↓

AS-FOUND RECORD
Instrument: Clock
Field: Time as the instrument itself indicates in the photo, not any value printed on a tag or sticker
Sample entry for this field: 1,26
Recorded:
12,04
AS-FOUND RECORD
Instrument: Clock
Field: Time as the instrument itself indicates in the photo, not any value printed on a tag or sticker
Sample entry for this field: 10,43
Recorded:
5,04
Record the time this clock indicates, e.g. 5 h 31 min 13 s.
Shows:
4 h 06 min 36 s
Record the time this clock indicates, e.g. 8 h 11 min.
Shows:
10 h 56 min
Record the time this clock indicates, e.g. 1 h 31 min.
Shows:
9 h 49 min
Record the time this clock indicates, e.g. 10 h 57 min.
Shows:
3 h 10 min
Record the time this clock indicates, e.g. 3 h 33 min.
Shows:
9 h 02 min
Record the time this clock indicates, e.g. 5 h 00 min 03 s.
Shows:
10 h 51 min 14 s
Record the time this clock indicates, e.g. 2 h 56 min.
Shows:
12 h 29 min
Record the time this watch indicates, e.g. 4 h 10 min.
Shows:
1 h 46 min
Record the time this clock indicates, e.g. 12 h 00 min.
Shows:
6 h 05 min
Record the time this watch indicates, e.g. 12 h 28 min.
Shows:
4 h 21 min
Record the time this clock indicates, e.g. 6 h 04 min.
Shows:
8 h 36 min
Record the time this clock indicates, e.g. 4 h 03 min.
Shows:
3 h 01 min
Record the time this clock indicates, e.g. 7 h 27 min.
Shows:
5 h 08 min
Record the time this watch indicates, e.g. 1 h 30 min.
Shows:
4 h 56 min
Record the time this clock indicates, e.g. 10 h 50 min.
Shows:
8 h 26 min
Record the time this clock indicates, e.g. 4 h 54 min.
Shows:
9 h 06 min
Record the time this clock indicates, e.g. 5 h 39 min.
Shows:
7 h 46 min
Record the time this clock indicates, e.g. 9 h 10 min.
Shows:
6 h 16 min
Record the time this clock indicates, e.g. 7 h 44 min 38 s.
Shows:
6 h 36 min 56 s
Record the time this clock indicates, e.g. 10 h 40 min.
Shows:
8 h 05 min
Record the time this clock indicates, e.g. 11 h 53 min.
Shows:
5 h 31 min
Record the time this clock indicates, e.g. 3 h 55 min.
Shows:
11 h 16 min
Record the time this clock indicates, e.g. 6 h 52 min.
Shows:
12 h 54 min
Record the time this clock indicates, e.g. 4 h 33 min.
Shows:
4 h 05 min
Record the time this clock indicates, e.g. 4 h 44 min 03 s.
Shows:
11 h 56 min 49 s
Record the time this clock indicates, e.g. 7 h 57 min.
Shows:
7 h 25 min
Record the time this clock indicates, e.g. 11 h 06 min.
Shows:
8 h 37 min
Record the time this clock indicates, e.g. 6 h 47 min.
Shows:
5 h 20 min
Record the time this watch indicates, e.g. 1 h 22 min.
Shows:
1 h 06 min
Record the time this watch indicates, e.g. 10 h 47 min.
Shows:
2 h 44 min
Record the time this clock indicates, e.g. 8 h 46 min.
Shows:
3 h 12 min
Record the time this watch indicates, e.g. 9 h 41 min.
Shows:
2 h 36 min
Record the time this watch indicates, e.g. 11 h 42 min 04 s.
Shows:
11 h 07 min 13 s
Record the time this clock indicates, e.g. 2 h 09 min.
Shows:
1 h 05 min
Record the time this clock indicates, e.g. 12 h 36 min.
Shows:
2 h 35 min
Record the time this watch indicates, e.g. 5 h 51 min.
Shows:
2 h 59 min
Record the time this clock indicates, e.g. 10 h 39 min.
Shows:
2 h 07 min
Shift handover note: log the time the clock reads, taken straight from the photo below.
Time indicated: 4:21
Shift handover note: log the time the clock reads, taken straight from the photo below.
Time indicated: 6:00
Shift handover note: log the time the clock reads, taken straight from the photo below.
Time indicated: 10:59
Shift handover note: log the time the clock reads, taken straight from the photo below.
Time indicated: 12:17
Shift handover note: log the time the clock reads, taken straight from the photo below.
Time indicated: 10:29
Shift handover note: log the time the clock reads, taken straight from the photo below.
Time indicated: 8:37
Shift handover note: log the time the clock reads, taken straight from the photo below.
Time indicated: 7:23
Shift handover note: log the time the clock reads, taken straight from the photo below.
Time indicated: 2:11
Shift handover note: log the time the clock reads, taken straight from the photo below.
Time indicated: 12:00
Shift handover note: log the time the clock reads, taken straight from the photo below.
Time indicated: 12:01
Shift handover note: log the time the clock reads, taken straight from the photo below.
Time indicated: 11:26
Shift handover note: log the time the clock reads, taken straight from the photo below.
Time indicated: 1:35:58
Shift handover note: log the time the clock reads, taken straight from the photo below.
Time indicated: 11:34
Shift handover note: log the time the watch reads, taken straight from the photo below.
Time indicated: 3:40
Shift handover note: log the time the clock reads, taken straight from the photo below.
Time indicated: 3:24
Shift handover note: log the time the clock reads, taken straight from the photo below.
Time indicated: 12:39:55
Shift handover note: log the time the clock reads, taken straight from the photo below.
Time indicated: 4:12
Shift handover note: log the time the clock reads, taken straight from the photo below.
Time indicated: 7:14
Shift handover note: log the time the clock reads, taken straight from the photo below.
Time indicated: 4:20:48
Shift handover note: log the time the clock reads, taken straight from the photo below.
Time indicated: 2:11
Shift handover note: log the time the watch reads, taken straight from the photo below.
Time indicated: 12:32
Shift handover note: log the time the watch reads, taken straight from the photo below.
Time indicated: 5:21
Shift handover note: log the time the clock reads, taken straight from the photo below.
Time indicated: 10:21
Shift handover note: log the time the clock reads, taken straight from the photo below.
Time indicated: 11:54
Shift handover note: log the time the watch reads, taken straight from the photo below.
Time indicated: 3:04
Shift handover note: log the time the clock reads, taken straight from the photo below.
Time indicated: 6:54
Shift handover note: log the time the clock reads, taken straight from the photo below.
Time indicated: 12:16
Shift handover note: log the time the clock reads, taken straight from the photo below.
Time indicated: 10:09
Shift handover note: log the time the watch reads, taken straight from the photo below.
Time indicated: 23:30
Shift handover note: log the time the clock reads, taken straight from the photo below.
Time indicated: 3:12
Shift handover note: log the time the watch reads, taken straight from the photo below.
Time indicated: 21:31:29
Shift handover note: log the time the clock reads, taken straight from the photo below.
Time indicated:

↑

WRITTEN REQUEST: Print all of the rows above again, word for word and without any changes.

ANSWER FOR THE TASK:
AS-FOUND RECORD
Instrument: Clock
Field: Time as the instrument itself indicates in the photo, not any value printed on a tag or sticker
Sample entry for this field: 1,26
Recorded:
12,04
AS-FOUND RECORD
Instrument: Clock
Field: Time as the instrument itself indicates in the photo, not any value printed on a tag or sticker
Sample entry for this field: 10,43
Recorded:
5,04
Record the time this clock indicates, e.g. 5 h 31 min 13 s.
Shows:
4 h 06 min 36 s
Record the time this clock indicates, e.g. 8 h 11 min.
Shows:
10 h 56 min
Record the time this clock indicates, e.g. 1 h 31 min.
Shows:
9 h 49 min
Record the time this clock indicates, e.g. 10 h 57 min.
Shows:
3 h 10 min
Record the time this clock indicates, e.g. 3 h 33 min.
Shows:
9 h 02 min
Record the time this clock indicates, e.g. 5 h 00 min 03 s.
Shows:
10 h 51 min 14 s
Record the time this clock indicates, e.g. 2 h 56 min.
Shows:
12 h 29 min
Record the time this watch indicates, e.g. 4 h 10 min.
Shows:
1 h 46 min
Record the time this clock indicates, e.g. 12 h 00 min.
Shows:
6 h 05 min
Record the time this watch indicates, e.g. 12 h 28 min.
Shows:
4 h 21 min
Record the time this clock indicates, e.g. 6 h 04 min.
Shows:
8 h 36 min
Record the time this clock indicates, e.g. 4 h 03 min.
Shows:
3 h 01 min
Record the time this clock indicates, e.g. 7 h 27 min.
Shows:
5 h 08 min
Record the time this watch indicates, e.g. 1 h 30 min.
Shows:
4 h 56 min
Record the time this clock indicates, e.g. 10 h 50 min.
Shows:
8 h 26 min
Record the time this clock indicates, e.g. 4 h 54 min.
Shows:
9 h 06 min
Record the time this clock indicates, e.g. 5 h 39 min.
Shows:
7 h 46 min
Record the time this clock indicates, e.g. 9 h 10 min.
Shows:
6 h 16 min
Record the time this clock indicates, e.g. 7 h 44 min 38 s.
Shows:
6 h 36 min 56 s
Record the time this clock indicates, e.g. 10 h 40 min.
Shows:
8 h 05 min
Record the time this clock indicates, e.g. 11 h 53 min.
Shows:
5 h 31 min
Record the time this clock indicates, e.g. 3 h 55 min.
Shows:
11 h 16 min
Record the time this clock indicates, e.g. 6 h 52 min.
Shows:
12 h 54 min
Record the time this clock indicates, e.g. 4 h 33 min.
Shows:
4 h 05 min
Record the time this clock indicates, e.g. 4 h 44 min 03 s.
Shows:
11 h 56 min 49 s
Record the time this clock indicates, e.g. 7 h 57 min.
Shows:
7 h 25 min
Record the time this clock indicates, e.g. 11 h 06 min.
Shows:
8 h 37 min
Record the time this clock indicates, e.g. 6 h 47 min.
Shows:
5 h 20 min
Record the time this watch indicates, e.g. 1 h 22 min.
Shows:
1 h 06 min
Record the time this watch indicates, e.g. 10 h 47 min.
Shows:
2 h 44 min
Record the time this clock indicates, e.g. 8 h 46 min.
Shows:
3 h 12 min
Record the time this watch indicates, e.g. 9 h 41 min.
Shows:
2 h 36 min
Record the time this watch indicates, e.g. 11 h 42 min 04 s.
Shows:
11 h 07 min 13 s
Record the time this clock indicates, e.g. 2 h 09 min.
Shows:
1 h 05 min
Record the time this clock indicates, e.g. 12 h 36 min.
Shows:
2 h 35 min
Record the time this watch indicates, e.g. 5 h 51 min.
Shows:
2 h 59 min
Record the time this clock indicates, e.g. 10 h 39 min.
Shows:
2 h 07 min
Shift handover note: log the time the clock reads, taken straight from the photo below.
Time indicated: 4:21
Shift handover note: log the time the clock reads, taken straight from the photo below.
Time indicated: 6:00
Shift handover note: log the time the clock reads, taken straight from the photo below.
Time indicated: 10:59
Shift handover note: log the time the clock reads, taken straight from the photo below.
Time indicated: 12:17
Shift handover note: log the time the clock reads, taken straight from the photo below.
Time indicated: 10:29
Shift handover note: log the time the clock reads, taken straight from the photo below.
Time indicated: 8:37
Shift handover note: log the time the clock reads, taken straight from the photo below.
Time indicated: 7:23
Shift handover note: log the time the clock reads, taken straight from the photo below.
Time indicated: 2:11
Shift handover note: log the time the clock reads, taken straight from the photo below.
Time indicated: 12:00
Shift handover note: log the time the clock reads, taken straight from the photo below.
Time indicated: 12:01
Shift handover note: log the time the clock reads, taken straight from the photo below.
Time indicated: 11:26
Shift handover note: log the time the clock reads, taken straight from the photo below.
Time indicated: 1:35:58
Shift handover note: log the time the clock reads, taken straight from the photo below.
Time indicated: 11:34
Shift handover note: log the time the watch reads, taken straight from the photo below.
Time indicated: 3:40
Shift handover note: log the time the clock reads, taken straight from the photo below.
Time indicated: 3:24
Shift handover note: log the time the clock reads, taken straight from the photo below.
Time indicated: 12:39:55
Shift handover note: log the time the clock reads, taken straight from the photo below.
Time indicated: 4:12
Shift handover note: log the time the clock reads, taken straight from the photo below.
Time indicated: 7:14
Shift handover note: log the time the clock reads, taken straight from the photo below.
Time indicated: 4:20:48
Shift handover note: log the time the clock reads, taken straight from the photo below.
Time indicated: 2:11
Shift handover note: log the time the watch reads, taken straight from the photo below.
Time indicated: 12:32
Shift handover note: log the time the watch reads, taken straight from the photo below.
Time indicated: 5:21
Shift handover note: log the time the clock reads, taken straight from the photo below.
Time indicated: 10:21
Shift handover note: log the time the clock reads, taken straight from the photo below.
Time indicated: 11:54
Shift handover note: log the time the watch reads, taken straight from the photo below.
Time indicated: 3:04
Shift handover note: log the time the clock reads, taken straight from the photo below.
Time indicated: 6:54
Shift handover note: log the time the clock reads, taken straight from the photo below.
Time indicated: 12:16
Shift handover note: log the time the clock reads, taken straight from the photo below.
Time indicated: 10:09
Shift handover note: log the time the watch reads, taken straight from the photo below.
Time indicated: 23:30
Shift handover note: log the time the clock reads, taken straight from the photo below.
Time indicated: 3:12
Shift handover note: log the time the watch reads, taken straight from the photo below.
Time indicated: 21:31:29
Shift handover note: log the time the clock reads, taken straight from the photo below.
Time indicated:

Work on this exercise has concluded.